§ Source records

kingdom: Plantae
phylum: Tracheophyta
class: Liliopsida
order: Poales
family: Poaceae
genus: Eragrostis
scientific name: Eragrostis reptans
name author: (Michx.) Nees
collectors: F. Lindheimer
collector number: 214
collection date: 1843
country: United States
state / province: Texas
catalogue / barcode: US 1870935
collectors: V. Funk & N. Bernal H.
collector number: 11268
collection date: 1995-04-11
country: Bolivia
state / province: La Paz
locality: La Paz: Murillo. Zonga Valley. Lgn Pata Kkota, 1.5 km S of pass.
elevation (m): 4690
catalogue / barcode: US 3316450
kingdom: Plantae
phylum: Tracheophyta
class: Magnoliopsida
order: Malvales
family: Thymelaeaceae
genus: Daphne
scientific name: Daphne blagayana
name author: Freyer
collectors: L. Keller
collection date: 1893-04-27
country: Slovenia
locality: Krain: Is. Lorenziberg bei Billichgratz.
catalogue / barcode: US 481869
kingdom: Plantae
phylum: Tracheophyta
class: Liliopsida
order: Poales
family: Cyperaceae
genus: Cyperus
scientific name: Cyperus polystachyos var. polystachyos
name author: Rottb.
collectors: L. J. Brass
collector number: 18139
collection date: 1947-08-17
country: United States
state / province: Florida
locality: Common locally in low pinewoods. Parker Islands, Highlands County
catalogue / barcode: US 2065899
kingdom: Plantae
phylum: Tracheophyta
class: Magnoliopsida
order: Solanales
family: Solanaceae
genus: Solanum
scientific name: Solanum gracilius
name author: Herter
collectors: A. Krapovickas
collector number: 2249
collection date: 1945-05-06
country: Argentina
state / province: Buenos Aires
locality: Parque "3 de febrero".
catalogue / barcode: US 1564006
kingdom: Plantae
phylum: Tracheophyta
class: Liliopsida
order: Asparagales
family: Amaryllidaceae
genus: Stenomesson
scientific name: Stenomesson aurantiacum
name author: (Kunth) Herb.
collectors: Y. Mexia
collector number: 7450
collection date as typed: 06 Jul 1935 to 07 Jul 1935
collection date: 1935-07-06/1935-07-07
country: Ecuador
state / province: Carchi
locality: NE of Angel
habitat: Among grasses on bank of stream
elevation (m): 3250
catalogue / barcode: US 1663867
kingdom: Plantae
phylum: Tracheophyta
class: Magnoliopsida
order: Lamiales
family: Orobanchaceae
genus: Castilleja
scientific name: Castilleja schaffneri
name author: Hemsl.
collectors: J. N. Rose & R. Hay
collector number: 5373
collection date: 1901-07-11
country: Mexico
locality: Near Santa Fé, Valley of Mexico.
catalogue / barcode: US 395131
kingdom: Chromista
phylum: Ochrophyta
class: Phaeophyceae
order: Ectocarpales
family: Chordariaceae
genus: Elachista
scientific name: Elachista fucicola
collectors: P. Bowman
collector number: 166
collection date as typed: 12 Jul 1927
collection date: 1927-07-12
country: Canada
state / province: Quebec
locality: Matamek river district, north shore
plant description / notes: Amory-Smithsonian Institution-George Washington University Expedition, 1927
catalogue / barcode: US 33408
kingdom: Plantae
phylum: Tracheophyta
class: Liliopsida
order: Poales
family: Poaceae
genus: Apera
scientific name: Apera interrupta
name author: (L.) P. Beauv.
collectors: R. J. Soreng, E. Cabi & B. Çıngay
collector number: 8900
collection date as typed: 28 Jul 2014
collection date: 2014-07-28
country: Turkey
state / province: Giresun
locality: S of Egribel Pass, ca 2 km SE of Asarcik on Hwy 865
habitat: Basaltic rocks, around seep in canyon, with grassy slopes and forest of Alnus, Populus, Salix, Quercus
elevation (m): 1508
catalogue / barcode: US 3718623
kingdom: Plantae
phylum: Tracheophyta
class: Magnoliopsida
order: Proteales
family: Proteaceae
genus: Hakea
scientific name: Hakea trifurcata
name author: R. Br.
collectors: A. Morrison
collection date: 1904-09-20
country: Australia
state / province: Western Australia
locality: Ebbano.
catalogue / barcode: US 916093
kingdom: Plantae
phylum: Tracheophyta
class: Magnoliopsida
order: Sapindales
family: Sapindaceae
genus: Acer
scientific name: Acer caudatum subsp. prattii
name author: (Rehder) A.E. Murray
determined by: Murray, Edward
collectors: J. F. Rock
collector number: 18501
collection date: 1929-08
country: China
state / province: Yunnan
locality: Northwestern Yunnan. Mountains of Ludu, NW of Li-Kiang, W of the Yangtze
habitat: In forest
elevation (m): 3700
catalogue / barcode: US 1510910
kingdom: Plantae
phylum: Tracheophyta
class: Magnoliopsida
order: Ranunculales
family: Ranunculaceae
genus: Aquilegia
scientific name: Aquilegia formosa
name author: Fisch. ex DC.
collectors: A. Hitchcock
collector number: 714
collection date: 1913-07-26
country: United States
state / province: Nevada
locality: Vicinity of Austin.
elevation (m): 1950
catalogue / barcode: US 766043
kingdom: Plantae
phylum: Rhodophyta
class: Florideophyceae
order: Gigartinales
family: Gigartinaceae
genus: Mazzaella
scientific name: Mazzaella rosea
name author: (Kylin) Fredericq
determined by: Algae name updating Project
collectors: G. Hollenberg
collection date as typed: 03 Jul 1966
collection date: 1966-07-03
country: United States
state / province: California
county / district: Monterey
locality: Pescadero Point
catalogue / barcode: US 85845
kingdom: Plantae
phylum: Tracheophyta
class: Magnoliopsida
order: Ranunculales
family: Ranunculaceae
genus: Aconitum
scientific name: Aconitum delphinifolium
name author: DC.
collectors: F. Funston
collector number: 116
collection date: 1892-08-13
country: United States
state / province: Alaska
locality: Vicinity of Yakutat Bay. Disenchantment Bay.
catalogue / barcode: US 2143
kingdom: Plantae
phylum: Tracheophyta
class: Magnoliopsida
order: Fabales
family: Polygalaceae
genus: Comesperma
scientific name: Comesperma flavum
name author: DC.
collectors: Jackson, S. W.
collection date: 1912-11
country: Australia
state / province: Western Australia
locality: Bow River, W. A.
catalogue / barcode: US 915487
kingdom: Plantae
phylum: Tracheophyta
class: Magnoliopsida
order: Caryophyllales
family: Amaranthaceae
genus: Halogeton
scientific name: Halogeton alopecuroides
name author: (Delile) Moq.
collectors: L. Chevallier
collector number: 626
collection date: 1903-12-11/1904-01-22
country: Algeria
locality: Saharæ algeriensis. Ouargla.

§ What to produce
Update every line in all the records so that "collectors" becomes "collected by", and change nothing else.

§ Answer in full
kingdom: Plantae
phylum: Tracheophyta
class: Liliopsida
order: Poales
family: Poaceae
genus: Eragrostis
scientific name: Eragrostis reptans
name author: (Michx.) Nees
collected by: F. Lindheimer
collector number: 214
collection date: 1843
country: United States
state / province: Texas
catalogue / barcode: US 1870935
collected by: V. Funk & N. Bernal H.
collector number: 11268
collection date: 1995-04-11
country: Bolivia
state / province: La Paz
locality: La Paz: Murillo. Zonga Valley. Lgn Pata Kkota, 1.5 km S of pass.
elevation (m): 4690
catalogue / barcode: US 3316450
kingdom: Plantae
phylum: Tracheophyta
class: Magnoliopsida
order: Malvales
family: Thymelaeaceae
genus: Daphne
scientific name: Daphne blagayana
name author: Freyer
collected by: L. Keller
collection date: 1893-04-27
country: Slovenia
locality: Krain: Is. Lorenziberg bei Billichgratz.
catalogue / barcode: US 481869
kingdom: Plantae
phylum: Tracheophyta
class: Liliopsida
order: Poales
family: Cyperaceae
genus: Cyperus
scientific name: Cyperus polystachyos var. polystachyos
name author: Rottb.
collected by: L. J. Brass
collector number: 18139
collection date: 1947-08-17
country: United States
state / province: Florida
locality: Common locally in low pinewoods. Parker Islands, Highlands County
catalogue / barcode: US 2065899
kingdom: Plantae
phylum: Tracheophyta
class: Magnoliopsida
order: Solanales
family: Solanaceae
genus: Solanum
scientific name: Solanum gracilius
name author: Herter
collected by: A. Krapovickas
collector number: 2249
collection date: 1945-05-06
country: Argentina
state / province: Buenos Aires
locality: Parque "3 de febrero".
catalogue / barcode: US 1564006
kingdom: Plantae
phylum: Tracheophyta
class: Liliopsida
order: Asparagales
family: Amaryllidaceae
genus: Stenomesson
scientific name: Stenomesson aurantiacum
name author: (Kunth) Herb.
collected by: Y. Mexia
collector number: 7450
collection date as typed: 06 Jul 1935 to 07 Jul 1935
collection date: 1935-07-06/1935-07-07
country: Ecuador
state / province: Carchi
locality: NE of Angel
habitat: Among grasses on bank of stream
elevation (m): 3250
catalogue / barcode: US 1663867
kingdom: Plantae
phylum: Tracheophyta
class: Magnoliopsida
order: Lamiales
family: Orobanchaceae
genus: Castilleja
scientific name: Castilleja schaffneri
name author: Hemsl.
collected by: J. N. Rose & R. Hay
collector number: 5373
collection date: 1901-07-11
country: Mexico
locality: Near Santa Fé, Valley of Mexico.
catalogue / barcode: US 395131
kingdom: Chromista
phylum: Ochrophyta
class: Phaeophyceae
order: Ectocarpales
family: Chordariaceae
genus: Elachista
scientific name: Elachista fucicola
collected by: P. Bowman
collector number: 166
collection date as typed: 12 Jul 1927
collection date: 1927-07-12
country: Canada
state / province: Quebec
locality: Matamek river district, north shore
plant description / notes: Amory-Smithsonian Institution-George Washington University Expedition, 1927
catalogue / barcode: US 33408
kingdom: Plantae
phylum: Tracheophyta
class: Liliopsida
order: Poales
family: Poaceae
genus: Apera
scientific name: Apera interrupta
name author: (L.) P. Beauv.
collected by: R. J. Soreng, E. Cabi & B. Çıngay
collector number: 8900
collection date as typed: 28 Jul 2014
collection date: 2014-07-28
country: Turkey
state / province: Giresun
locality: S of Egribel Pass, ca 2 km SE of Asarcik on Hwy 865
habitat: Basaltic rocks, around seep in canyon, with grassy slopes and forest of Alnus, Populus, Salix, Quercus
elevation (m): 1508
catalogue / barcode: US 3718623
kingdom: Plantae
phylum: Tracheophyta
class: Magnoliopsida
order: Proteales
family: Proteaceae
genus: Hakea
scientific name: Hakea trifurcata
name author: R. Br.
collected by: A. Morrison
collection date: 1904-09-20
country: Australia
state / province: Western Australia
locality: Ebbano.
catalogue / barcode: US 916093
kingdom: Plantae
phylum: Tracheophyta
class: Magnoliopsida
order: Sapindales
family: Sapindaceae
genus: Acer
scientific name: Acer caudatum subsp. prattii
name author: (Rehder) A.E. Murray
determined by: Murray, Edward
collected by: J. F. Rock
collector number: 18501
collection date: 1929-08
country: China
state / province: Yunnan
locality: Northwestern Yunnan. Mountains of Ludu, NW of Li-Kiang, W of the Yangtze
habitat: In forest
elevation (m): 3700
catalogue / barcode: US 1510910
kingdom: Plantae
phylum: Tracheophyta
class: Magnoliopsida
order: Ranunculales
family: Ranunculaceae
genus: Aquilegia
scientific name: Aquilegia formosa
name author: Fisch. ex DC.
collected by: A. Hitchcock
collector number: 714
collection date: 1913-07-26
country: United States
state / province: Nevada
locality: Vicinity of Austin.
elevation (m): 1950
catalogue / barcode: US 766043
kingdom: Plantae
phylum: Rhodophyta
class: Florideophyceae
order: Gigartinales
family: Gigartinaceae
genus: Mazzaella
scientific name: Mazzaella rosea
name author: (Kylin) Fredericq
determined by: Algae name updating Project
collected by: G. Hollenberg
collection date as typed: 03 Jul 1966
collection date: 1966-07-03
country: United States
state / province: California
county / district: Monterey
locality: Pescadero Point
catalogue / barcode: US 85845
kingdom: Plantae
phylum: Tracheophyta
class: Magnoliopsida
order: Ranunculales
family: Ranunculaceae
genus: Aconitum
scientific name: Aconitum delphinifolium
name author: DC.
collected by: F. Funston
collector number: 116
collection date: 1892-08-13
country: United States
state / province: Alaska
locality: Vicinity of Yakutat Bay. Disenchantment Bay.
catalogue / barcode: US 2143
kingdom: Plantae
phylum: Tracheophyta
class: Magnoliopsida
order: Fabales
family: Polygalaceae
genus: Comesperma
scientific name: Comesperma flavum
name author: DC.
collected by: Jackson, S. W.
collection date: 1912-11
country: Australia
state / province: Western Australia
locality: Bow River, W. A.
catalogue / barcode: US 915487
kingdom: Plantae
phylum: Tracheophyta
class: Magnoliopsida
order: Caryophyllales
family: Amaranthaceae
genus: Halogeton
scientific name: Halogeton alopecuroides
name author: (Delile) Moq.
collected by: L. Chevallier
collector number: 626
collection date: 1903-12-11/1904-01-22
country: Algeria
locality: Saharæ algeriensis. Ouargla.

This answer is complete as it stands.